Records from a dataset
═══

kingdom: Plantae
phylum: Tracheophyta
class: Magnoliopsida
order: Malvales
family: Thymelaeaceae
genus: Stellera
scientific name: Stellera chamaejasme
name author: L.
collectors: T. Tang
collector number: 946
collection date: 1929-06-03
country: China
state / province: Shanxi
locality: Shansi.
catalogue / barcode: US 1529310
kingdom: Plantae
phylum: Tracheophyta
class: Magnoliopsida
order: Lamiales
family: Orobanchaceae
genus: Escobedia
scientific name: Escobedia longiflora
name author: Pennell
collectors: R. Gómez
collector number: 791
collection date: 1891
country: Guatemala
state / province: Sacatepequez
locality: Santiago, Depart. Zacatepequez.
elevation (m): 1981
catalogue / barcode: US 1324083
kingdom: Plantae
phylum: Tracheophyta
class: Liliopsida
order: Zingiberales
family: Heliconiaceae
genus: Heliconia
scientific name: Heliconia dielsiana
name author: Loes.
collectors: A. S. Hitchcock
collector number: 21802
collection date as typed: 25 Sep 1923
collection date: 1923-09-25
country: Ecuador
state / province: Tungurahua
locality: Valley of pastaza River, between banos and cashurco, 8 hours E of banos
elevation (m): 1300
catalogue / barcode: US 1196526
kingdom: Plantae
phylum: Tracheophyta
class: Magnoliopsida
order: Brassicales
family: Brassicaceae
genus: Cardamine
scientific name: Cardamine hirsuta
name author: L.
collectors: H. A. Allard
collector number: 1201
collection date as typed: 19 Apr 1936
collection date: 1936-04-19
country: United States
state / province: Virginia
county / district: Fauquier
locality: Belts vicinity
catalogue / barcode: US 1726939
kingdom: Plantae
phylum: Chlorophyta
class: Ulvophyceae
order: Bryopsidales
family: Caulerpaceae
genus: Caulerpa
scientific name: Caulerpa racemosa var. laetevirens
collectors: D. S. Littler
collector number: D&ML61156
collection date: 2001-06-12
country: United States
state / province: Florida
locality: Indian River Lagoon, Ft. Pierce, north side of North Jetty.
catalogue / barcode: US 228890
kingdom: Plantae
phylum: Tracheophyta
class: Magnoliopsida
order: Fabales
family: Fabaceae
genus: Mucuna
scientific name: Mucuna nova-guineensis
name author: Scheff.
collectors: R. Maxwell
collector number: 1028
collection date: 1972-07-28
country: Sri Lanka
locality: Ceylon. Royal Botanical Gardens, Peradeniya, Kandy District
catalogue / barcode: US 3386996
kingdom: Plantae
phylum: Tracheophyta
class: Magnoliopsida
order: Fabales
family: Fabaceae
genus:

═══

> [EXERCISE TASK]:
Return every line of the rows above that contains the string "order".

> [ANSWER TO THE PROBLEM]:
order: Malvales
order: Lamiales
order: Zingiberales
order: Brassicales
order: Bryopsidales
order: Fabales
order: Fabales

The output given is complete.